Pictures paired with source code
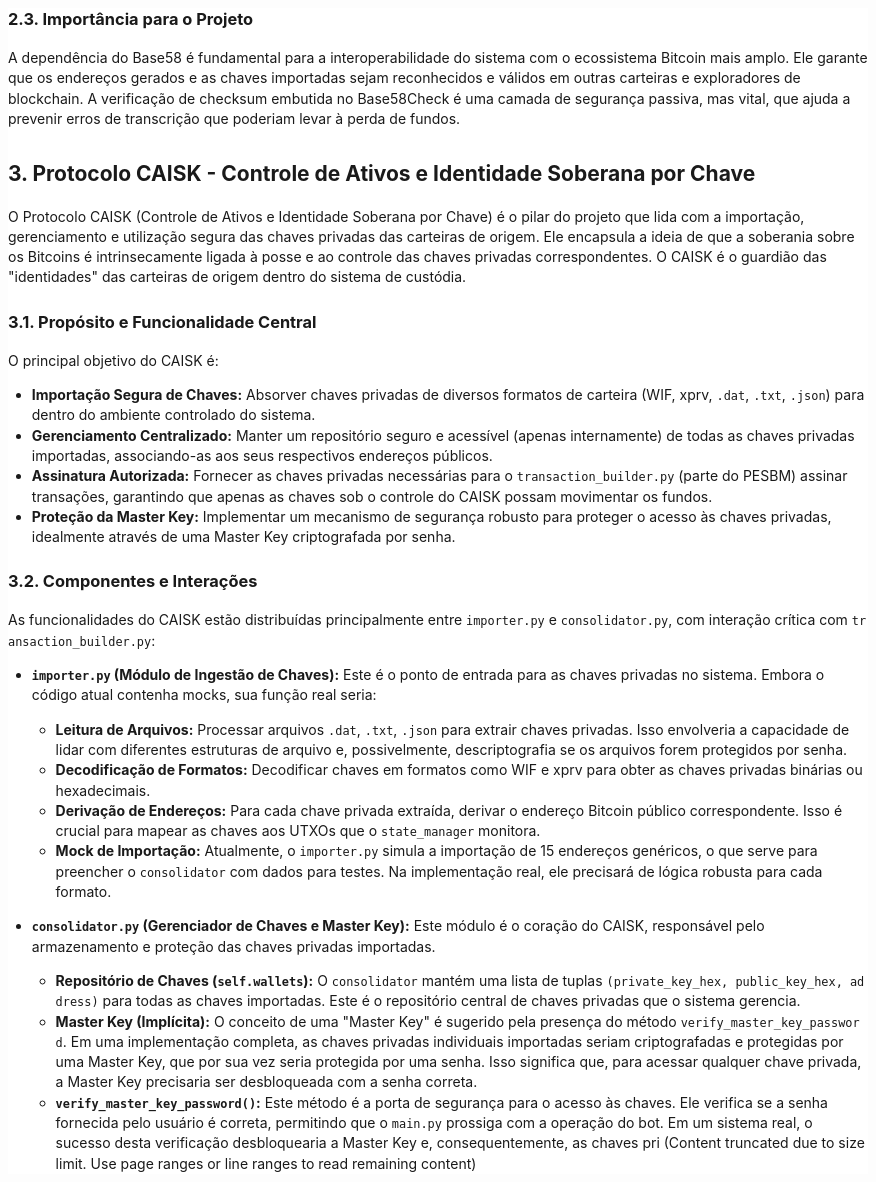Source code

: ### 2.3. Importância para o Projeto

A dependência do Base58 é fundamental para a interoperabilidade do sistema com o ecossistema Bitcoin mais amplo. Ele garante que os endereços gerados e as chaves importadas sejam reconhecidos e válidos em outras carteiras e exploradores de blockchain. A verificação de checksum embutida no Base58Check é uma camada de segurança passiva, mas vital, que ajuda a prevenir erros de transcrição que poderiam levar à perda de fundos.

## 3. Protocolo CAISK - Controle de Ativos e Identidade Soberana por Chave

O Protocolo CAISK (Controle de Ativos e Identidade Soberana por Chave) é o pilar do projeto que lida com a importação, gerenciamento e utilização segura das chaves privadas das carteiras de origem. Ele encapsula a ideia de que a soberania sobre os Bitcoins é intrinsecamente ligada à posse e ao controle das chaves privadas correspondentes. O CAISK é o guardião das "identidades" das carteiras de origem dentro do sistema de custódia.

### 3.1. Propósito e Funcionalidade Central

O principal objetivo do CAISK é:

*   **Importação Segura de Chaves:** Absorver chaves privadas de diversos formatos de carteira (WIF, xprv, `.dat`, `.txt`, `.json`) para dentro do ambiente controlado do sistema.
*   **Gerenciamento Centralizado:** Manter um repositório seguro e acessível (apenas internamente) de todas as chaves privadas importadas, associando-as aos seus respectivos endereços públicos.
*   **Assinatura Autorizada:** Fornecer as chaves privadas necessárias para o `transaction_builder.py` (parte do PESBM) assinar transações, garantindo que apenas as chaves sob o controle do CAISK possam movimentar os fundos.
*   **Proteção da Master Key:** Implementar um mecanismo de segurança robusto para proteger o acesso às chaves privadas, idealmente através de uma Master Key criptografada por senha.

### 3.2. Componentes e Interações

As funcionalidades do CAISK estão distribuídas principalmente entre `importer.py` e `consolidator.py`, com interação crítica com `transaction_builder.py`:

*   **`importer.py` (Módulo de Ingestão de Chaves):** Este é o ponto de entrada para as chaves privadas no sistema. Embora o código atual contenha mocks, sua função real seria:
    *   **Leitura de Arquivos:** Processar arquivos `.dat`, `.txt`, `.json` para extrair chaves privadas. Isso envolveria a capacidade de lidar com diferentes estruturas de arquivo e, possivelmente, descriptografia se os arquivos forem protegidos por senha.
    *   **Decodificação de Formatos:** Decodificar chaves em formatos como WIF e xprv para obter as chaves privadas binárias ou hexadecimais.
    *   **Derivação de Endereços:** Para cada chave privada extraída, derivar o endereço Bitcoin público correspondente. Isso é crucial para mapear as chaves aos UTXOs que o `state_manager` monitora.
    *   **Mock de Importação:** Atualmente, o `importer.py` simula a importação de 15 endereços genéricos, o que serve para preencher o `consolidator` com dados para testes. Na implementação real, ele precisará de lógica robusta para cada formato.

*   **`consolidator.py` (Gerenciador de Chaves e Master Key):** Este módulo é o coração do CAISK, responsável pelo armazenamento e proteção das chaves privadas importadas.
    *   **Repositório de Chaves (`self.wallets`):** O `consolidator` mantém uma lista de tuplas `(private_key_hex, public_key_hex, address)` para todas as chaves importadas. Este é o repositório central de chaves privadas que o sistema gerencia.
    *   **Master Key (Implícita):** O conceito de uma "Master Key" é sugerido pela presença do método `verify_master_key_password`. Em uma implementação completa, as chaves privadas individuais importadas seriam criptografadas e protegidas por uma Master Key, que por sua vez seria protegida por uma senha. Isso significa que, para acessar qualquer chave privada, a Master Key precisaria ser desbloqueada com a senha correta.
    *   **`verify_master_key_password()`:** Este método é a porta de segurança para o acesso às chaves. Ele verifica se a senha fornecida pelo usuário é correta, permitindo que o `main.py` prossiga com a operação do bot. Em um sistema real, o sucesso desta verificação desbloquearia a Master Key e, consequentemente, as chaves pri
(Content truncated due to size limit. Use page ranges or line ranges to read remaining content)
---
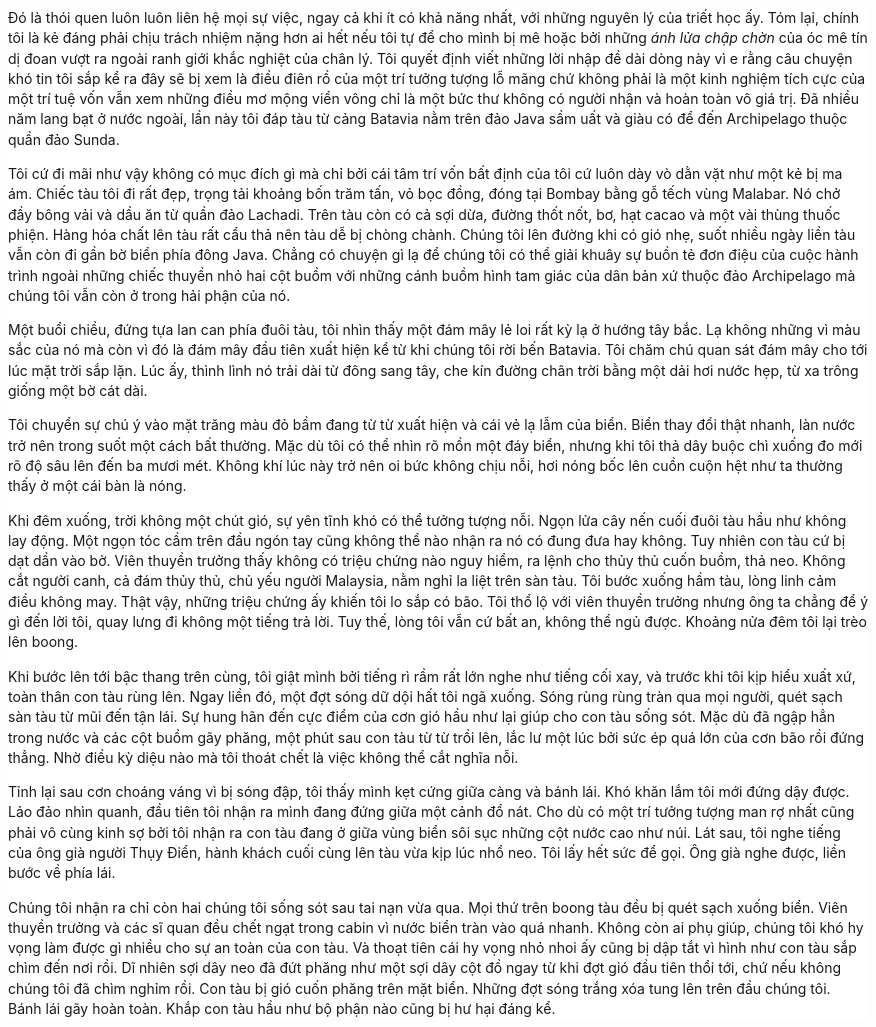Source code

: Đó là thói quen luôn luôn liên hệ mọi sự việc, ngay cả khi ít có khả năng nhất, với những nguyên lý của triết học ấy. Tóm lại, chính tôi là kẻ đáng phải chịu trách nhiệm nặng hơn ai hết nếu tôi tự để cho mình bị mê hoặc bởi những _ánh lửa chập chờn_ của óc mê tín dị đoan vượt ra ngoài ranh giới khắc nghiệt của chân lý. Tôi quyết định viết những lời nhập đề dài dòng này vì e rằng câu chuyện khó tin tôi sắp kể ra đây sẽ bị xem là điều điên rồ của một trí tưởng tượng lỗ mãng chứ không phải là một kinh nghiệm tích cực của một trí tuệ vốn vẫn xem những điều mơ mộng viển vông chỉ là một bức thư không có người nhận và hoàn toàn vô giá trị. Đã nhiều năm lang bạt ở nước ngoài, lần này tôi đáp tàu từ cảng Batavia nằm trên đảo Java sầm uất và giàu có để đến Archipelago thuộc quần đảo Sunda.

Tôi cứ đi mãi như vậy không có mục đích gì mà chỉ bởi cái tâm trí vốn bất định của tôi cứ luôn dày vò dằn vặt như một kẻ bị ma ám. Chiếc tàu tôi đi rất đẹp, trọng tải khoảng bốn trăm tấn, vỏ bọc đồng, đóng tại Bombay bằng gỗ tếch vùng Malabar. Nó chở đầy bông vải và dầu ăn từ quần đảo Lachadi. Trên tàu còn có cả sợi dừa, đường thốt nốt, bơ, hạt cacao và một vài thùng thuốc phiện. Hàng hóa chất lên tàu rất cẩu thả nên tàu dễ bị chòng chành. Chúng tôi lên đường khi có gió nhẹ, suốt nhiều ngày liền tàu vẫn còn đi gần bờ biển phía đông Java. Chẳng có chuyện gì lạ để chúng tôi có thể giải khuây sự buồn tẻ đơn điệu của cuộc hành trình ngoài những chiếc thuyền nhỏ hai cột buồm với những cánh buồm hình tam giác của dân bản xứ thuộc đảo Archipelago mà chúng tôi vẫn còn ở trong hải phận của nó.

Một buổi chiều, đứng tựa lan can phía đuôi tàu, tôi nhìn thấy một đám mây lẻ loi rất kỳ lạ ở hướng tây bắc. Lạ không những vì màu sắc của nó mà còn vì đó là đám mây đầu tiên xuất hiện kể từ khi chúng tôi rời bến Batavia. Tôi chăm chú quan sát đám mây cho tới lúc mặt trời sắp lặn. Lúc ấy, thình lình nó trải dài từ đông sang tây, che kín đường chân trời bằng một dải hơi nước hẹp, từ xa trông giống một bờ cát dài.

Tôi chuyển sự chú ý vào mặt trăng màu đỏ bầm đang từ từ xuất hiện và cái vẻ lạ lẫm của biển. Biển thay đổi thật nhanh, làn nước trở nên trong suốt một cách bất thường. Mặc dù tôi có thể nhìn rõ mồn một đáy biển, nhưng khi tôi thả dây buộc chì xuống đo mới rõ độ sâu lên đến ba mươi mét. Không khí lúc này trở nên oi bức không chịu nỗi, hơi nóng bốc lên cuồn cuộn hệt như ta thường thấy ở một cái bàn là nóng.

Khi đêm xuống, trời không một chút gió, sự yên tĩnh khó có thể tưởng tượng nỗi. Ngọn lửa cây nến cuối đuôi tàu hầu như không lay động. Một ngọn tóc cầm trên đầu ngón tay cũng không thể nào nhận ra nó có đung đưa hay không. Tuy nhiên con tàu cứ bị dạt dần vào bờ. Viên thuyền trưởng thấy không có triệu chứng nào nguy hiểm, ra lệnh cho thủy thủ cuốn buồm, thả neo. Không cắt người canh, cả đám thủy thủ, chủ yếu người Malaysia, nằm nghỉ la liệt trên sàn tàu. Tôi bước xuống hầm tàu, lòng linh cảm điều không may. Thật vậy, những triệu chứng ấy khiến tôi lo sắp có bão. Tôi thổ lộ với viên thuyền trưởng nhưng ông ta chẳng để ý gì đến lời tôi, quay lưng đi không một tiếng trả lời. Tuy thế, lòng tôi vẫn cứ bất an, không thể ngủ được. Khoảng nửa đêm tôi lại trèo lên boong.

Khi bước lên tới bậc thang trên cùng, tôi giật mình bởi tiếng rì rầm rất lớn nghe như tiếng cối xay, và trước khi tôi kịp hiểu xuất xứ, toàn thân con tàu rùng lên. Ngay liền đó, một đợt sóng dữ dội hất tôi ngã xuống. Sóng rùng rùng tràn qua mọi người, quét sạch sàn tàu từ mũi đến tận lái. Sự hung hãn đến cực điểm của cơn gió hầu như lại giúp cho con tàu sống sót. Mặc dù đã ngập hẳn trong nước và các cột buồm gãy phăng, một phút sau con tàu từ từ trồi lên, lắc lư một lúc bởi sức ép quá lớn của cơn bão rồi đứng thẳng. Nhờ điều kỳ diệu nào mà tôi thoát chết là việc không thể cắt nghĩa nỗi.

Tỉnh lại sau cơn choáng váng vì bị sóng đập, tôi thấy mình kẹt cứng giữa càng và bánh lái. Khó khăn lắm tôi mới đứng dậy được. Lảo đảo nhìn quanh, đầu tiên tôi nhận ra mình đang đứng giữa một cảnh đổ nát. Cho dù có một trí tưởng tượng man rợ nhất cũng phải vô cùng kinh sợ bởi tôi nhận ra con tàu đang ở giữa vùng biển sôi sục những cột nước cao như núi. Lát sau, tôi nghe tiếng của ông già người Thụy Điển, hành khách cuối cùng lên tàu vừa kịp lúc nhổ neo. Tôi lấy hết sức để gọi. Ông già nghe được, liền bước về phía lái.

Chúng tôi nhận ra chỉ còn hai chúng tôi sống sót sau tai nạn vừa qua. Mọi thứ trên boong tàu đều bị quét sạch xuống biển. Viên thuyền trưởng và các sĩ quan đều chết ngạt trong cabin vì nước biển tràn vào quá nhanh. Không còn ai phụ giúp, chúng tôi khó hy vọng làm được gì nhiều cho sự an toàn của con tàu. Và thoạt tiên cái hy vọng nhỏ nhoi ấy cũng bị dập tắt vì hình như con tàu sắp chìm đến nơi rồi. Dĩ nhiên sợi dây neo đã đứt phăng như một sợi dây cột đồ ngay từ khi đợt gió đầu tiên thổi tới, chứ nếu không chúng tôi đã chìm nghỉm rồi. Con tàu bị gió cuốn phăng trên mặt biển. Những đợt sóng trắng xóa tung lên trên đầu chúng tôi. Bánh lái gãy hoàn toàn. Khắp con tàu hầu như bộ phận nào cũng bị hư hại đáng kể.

Exercise brief: Copy out each line of the rows above that contains the word "apenas". Match upper and lower case exactly.

Solution to the exercise:
*   **Gerenciamento Centralizado:** Manter um repositório seguro e acessível (apenas internamente) de todas as chaves privadas importadas, associando-as aos seus respectivos endereços públicos.
*   **Assinatura Autorizada:** Fornecer as chaves privadas necessárias para o `transaction_builder.py` (parte do PESBM) assinar transações, garantindo que apenas as chaves sob o controle do CAISK possam movimentar os fundos.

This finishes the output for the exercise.